Mark Guydish |
I wouldn’t know a Baha’i devotional gathering if I barged into one looking for a restroom, even though the core of the religion’s philosophy – unity across faiths and borders – has appeal.
Never attended a Bishop Hoban Lady Argents basketball game during Bob Schuler’s phenomenal run as coach, either, though under his 21-year tenure the team won nearly 72 percent of its games, six league and six division titles, and went to states three times, returning with a victory in 1999.
Yet the two – Baha’i and Schuler – crossed my path quite accidentally this week at the same locale: Wilkes-Barre’s grandly designed St. Nicholas Church.
The ornate house of worship hosted a Thanksgiving interfaith service Tuesday night, a rare chance to hear opening remarks from a Roman Catholic priest, prayers and readings from representatives of the Hindu, Baha’i, Lutheran and Unity Church faiths, sermon by an Episcopal priest, and benediction from a rabbi. ( The Muslim representative didn’t make it due to illness).
A scant 17 hours later, St. Nick’s helped say farewell to Schuler in a funeral Mass concelebrated by four priests before a nearly packed house.
Even agnostics and atheists ought to take comfort at the commingling of different faiths, many of which would never have shared a prayer just 50 years ago. 

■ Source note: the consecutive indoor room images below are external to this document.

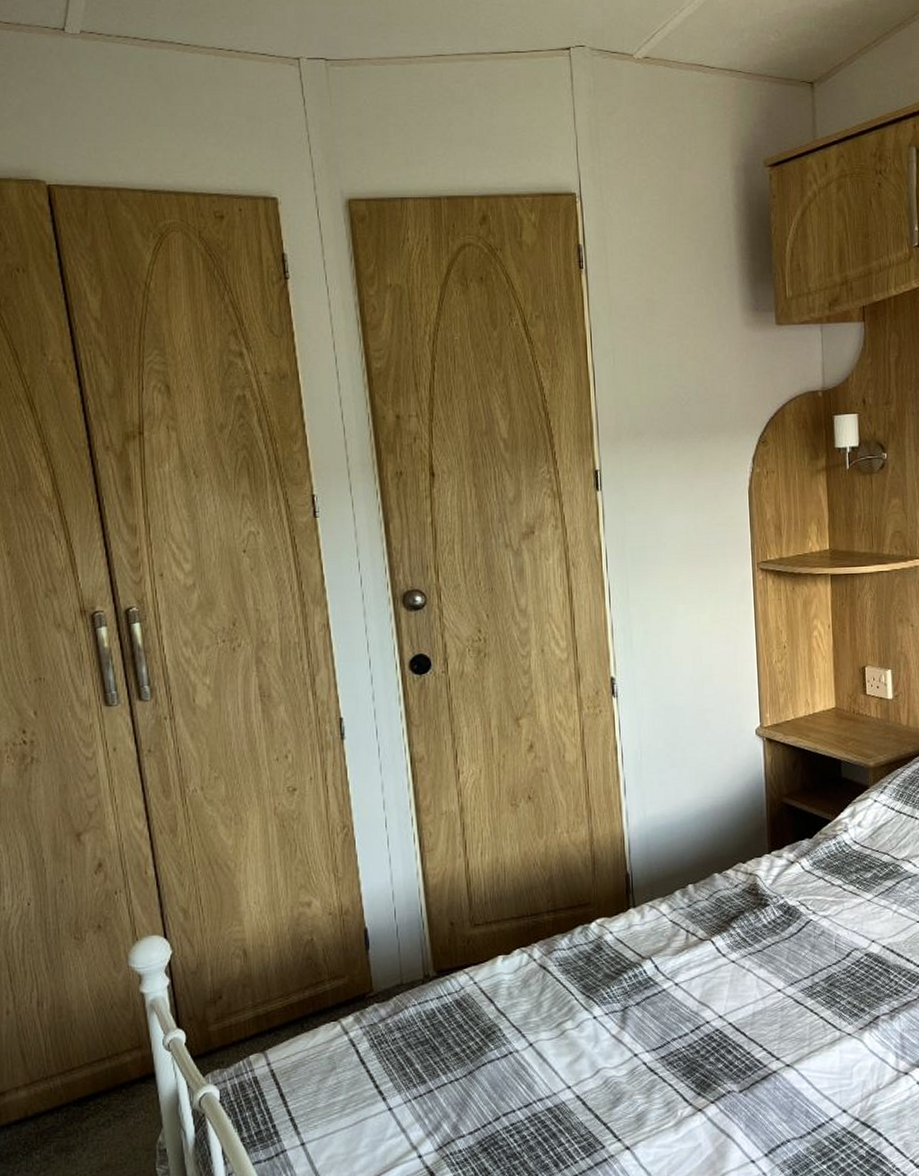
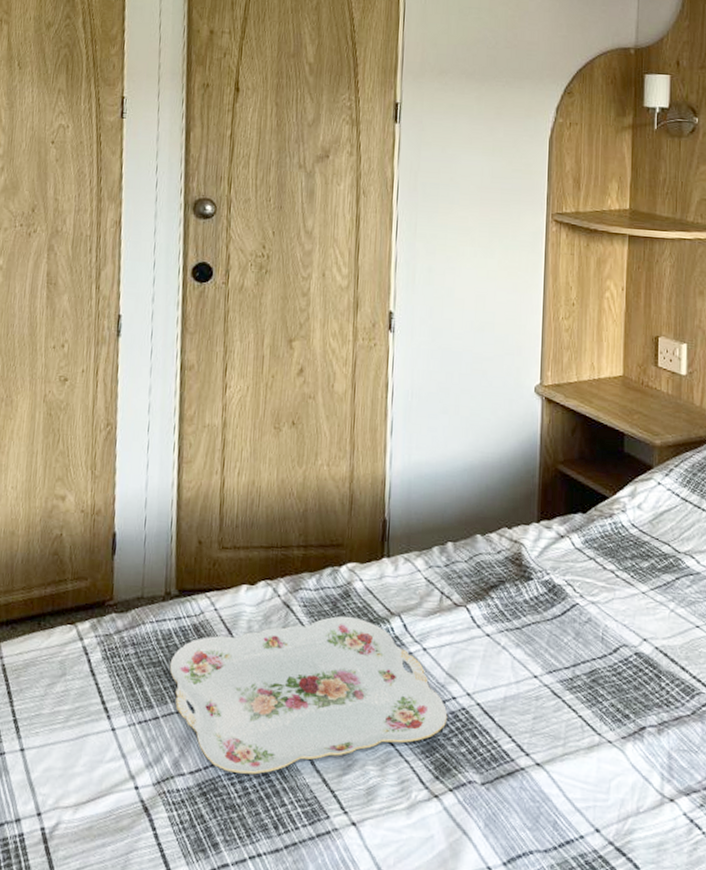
serving tray: none [437,967,704,1126] -> present [169,615,448,775]

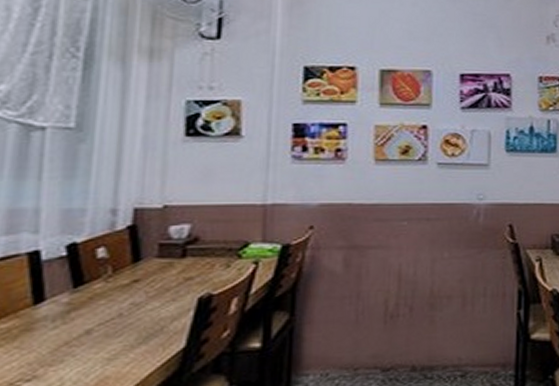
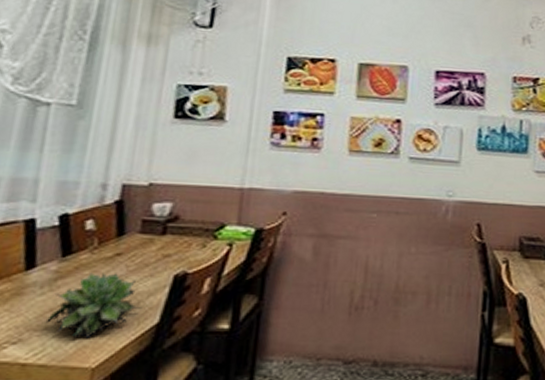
succulent plant: none [60,300,167,370] -> present [45,272,143,339]

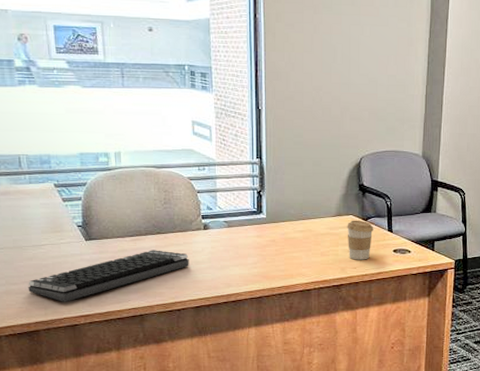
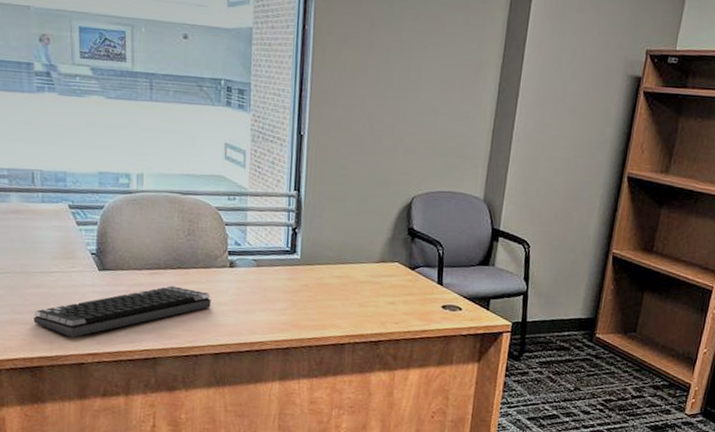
coffee cup: present [347,220,374,260] -> none [390,268,422,315]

The attendance – or more specifically, the disparity – was the first thing that struck me. The interfaith service drew fewer than 70 people, and that’s estimating generously. The funeral drew at least 200, and that’s almost surely selling the crowd short. Leaders from more than half a dozen faiths get together and they can’t muster enough followers to fill a small chapel, while the eulogy for one man brings in three times more people?